My irritation is very apparent. When I sit to write and can’t, I go temporarily insane with frustration. It gets dramatic and loud as I angrily start slamming “The quick brown fox jumped over the lazy dog” into my keyboard just to get something on the page.
After taking five minutes to write a warm-up story on a Post-it note, I am now focused and ready to tackle this blog post!
Writing warm-ups are a great way to get your creative juices flowing. They’re very similar to stretching before a workout. How are you supposed to run 5 miles if your legs are stiff? It is the same principle with writing. How are you supposed to express your ideas onto a screen or a piece of paper if your mind is stiff?
What is a writing warm-up exactly? It is a way to strengthen writing skills without the pressure of being perfect. For example, let’s say I’m writing a family drama and I am struggling with the mother/daughter relationship. I would work on a warm-up focused on dialogue and chemistry in a story that has nothing to do with my upcoming project. That way I’m still honing my skills but I’m not frustrated if I struggle to find the words.
Warm-ups are different for everyone. Every fiber of my creativity goes from tight to loose when I bend and shape my mind during a writing warm-up. A writing warm-up can be anything you want it to be, so long as it leaves you feeling ready to tackle your project and clears your mind of distractions.
5 Great Writing Warm-Ups
This is a favorite of mine if I am pressed for time or stuck somewhere with nothing to do. It is a short story that fits on a Post-it note featuring a beginning, a middle, and an end. I love this exercise because I am presented with an interesting challenge: How, in the simplest way, can I write a compelling story in the fewest words possible? What words are necessary and what words aren’t? You may feel a little like Hemingway with the simplicity you are forced to embrace. However, the simplistic Post-it note warm-up can be a great way to help your writing be more concise and straightforward.
2. Creating Your Own Myth
This is a quick general exercise that can be used to hone in on anything you feel your writing needs to improve upon. I normally use it as an inventive exercise to see how far I can stretch my imagination. What is a myth you want to bust in this writing warm-up? A favorite scenario I wrote was answering why snow is white. In it, the snow was just chips of white paint falling from a picket fence of a happy home. The wind saw how happy the family was and picked at the paint to spread it all over during dark months in the hopes that other families would feel a similar joy.
3. Random Line in a Book
This is an interesting challenge that one of my creative writing teachers taught me. Grab a favorite book, flip to a random page, and whatever random line your right thumb lands on is your opening line.

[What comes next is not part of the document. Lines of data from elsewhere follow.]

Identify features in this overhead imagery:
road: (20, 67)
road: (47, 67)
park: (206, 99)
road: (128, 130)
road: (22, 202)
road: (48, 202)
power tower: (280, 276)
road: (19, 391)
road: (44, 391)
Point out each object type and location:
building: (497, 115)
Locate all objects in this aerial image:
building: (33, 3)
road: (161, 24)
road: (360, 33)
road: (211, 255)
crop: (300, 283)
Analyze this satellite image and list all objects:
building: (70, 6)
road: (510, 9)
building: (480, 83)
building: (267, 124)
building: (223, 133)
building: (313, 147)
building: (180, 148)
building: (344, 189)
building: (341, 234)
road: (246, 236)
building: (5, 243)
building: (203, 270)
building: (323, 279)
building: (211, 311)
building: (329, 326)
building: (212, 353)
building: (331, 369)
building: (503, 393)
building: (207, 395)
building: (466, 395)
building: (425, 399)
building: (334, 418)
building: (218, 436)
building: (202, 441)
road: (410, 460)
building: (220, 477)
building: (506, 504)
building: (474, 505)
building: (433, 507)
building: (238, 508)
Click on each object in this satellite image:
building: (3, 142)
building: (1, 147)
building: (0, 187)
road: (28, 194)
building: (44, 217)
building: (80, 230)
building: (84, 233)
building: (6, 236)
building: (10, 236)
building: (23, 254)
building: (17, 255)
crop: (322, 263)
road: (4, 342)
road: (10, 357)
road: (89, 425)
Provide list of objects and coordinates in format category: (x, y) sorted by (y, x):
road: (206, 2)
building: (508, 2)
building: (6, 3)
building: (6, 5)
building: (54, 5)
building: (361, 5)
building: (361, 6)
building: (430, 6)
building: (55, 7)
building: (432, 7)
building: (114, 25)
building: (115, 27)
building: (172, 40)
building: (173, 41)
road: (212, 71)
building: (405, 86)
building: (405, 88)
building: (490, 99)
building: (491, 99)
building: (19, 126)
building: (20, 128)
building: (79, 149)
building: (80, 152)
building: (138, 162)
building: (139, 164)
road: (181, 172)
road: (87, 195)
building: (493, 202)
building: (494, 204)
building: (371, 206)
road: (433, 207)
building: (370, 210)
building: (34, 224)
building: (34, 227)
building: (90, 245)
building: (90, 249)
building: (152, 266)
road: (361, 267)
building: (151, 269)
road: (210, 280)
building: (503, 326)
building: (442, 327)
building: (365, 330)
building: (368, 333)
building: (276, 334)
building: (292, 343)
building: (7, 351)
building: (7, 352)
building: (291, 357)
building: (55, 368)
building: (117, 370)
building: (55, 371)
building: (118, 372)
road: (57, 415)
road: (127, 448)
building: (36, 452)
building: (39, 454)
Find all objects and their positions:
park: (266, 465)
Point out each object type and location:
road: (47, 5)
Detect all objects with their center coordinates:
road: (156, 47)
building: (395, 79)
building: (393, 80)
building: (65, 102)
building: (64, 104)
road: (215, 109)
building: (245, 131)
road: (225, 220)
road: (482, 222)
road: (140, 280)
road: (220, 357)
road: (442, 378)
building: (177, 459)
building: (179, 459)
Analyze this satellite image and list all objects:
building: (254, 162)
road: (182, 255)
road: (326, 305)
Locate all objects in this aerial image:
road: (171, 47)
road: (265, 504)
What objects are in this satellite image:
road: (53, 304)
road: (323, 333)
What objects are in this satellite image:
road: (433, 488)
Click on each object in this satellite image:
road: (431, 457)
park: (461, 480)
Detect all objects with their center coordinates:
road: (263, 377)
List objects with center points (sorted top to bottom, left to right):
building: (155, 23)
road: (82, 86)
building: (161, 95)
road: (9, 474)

I’ll start one for you … This is from The Road by Cormac McCarthy on page 185:
“The boy clung to his coat.”
Feel free to post your warm-up in a reply!
4. Describing Sensations
This warm-up caters to my biggest weakness and one many writers struggle with: I know exactly what I want to say but I don’t know an effective way to say it. Describing sensations or emotions is a fun, quick exercise I like to do as a challenging way to write expressively and vividly. Think of something simple to write about that we take for granted, such as eyesight, the texture of denim, or the sound of the wind. Now try to describe it in such a way that someone who has never experienced it before would understand. How would you describe the smell of an orange to someone who doesn’t have a sense of smell? How you would paint a colorful picture for someone who has never seen a sunset?
5. Morning Pages
This is hands down the most life-changing writing warm-up. Highlighted in Julia Cameron’s The Artist’s Way, morning pages are longhand writing warm-ups that should be done every morning as a stream of conscience exercise. Write down openly and honestly everything that you are thinking for three pages. The biggest epiphany I’ve had writing morning pages is that I have much more control over my thoughts than I realize. That little bit of information has helped me immensely in my writing. I used to have trouble making sure my works of fiction weren’t reflective of circumstances in my own life. I had trouble creating characters that were completely original and didn’t remind me of the people around me. With morning pages I learned that I have complete control of my thoughts and more command over my characters.